Alternatively, after step C3 the user may be asked to make the final decision as to whether the lost fragments are deleted or not, before proceeding to steps B8 to B10.
The central server 2 is typically operated by the provider of the anti-virus scanning engine 11 that is run on the client computer 1. Alternatively, the central server 2 may be that of a network administrator or supervisor, the client computer 1 being part of the network for which the supervisor is responsible. The central server 2 can be implemented as a combination of computer hardware and software. The central server 2 comprises a memory 19, a processor 12, a transceiver 13 and a database 14. The memory 19 stores the various programs/executable files that are implemented by the processor 12, and also provides a storage unit 18 for any required data. The programs/executable files stored in the memory 19, and implemented by the processor 12, include a system scanner 16 and a dependency network comparator 17, both of which can be sub-units of an anti-virus unit 15. These programs/units may be the same as those programs implemented at the client computer 1, or may be different programs that are capable of interfacing and co-operating with the programs implemented at the client computer 1. The transceiver 13 is used to communicate with the client computer 1 over the network 3.

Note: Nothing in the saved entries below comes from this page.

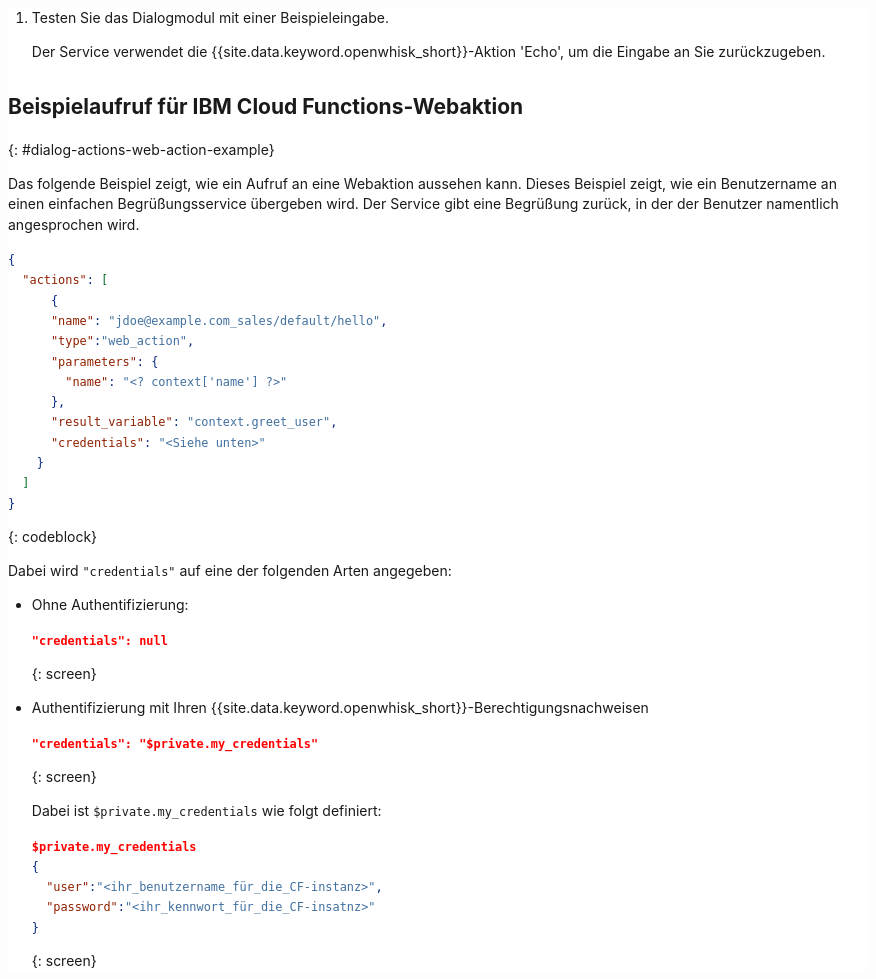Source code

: 1.  Testen Sie das Dialogmodul mit einer Beispieleingabe.

    Der Service verwendet die {{site.data.keyword.openwhisk_short}}-Aktion 'Echo', um die Eingabe an Sie zurückzugeben.

## Beispielaufruf für IBM Cloud Functions-Webaktion
{: #dialog-actions-web-action-example}

Das folgende Beispiel zeigt, wie ein Aufruf an eine Webaktion aussehen kann. Dieses Beispiel zeigt, wie ein Benutzername an einen einfachen Begrüßungsservice übergeben wird. Der Service gibt eine Begrüßung zurück, in der der Benutzer namentlich angesprochen wird. 

  ``` json
  {
    "actions": [
        {
        "name": "jdoe@example.com_sales/default/hello",
        "type":"web_action",
        "parameters": {
          "name": "<? context['name'] ?>"
        },
        "result_variable": "context.greet_user",
        "credentials": "<Siehe unten>"
      }
    ]
  }
  ```
  {: codeblock}

  Dabei wird `"credentials"` auf eine der folgenden Arten angegeben:

  - Ohne Authentifizierung:

    ```json
    "credentials": null
    ```
    {: screen}

  - Authentifizierung mit Ihren {{site.data.keyword.openwhisk_short}}-Berechtigungsnachweisen

    ```json
    "credentials": "$private.my_credentials"
    ```
    {: screen}

    Dabei ist `$private.my_credentials` wie folgt definiert:

    ```json
    $private.my_credentials
    {
      "user":"<ihr_benutzername_für_die_CF-instanz>",
      "password":"<ihr_kennwort_für_die_CF-insatnz>"
    }
    ```
    {: screen}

The database 14 stores known application dependency networks and may further store malware definition data, heuristic analysis rules, white lists, black lists etc. The database 14 can be populated with known application dependency networks by the server using the methods of identifying application dependency networks as described above in the first phase on the client computer. These methods are very precise, but would require a large amount of effort, not only to find the number of installers required to build a database up to a size which is practical, but also to run through each installer in order to capture the corresponding application's dependency network. Alternatively, database 14 can be populated with known application dependency networks by “crowd sourcing” the information. “Crowd sourcing” can be used if a large number of distributed clients submit local application dependency networks from their client computers. The server 2 receives the local application dependency networks via transceiver 13, stores it in memory 11 and groups the multiple identical networks submitted by the large number of distributed clients. When the number of submissions for any one given application reaches a predefined number, the server 2 indicates that the local application dependency network is valid and enters it into the database 14 of known application dependency networks. It is expected that database 14 is populated using a combination of these methods.
It will be appreciated by the person of skill in the art that various modifications may be made to the above described embodiments without departing from the scope of the present invention.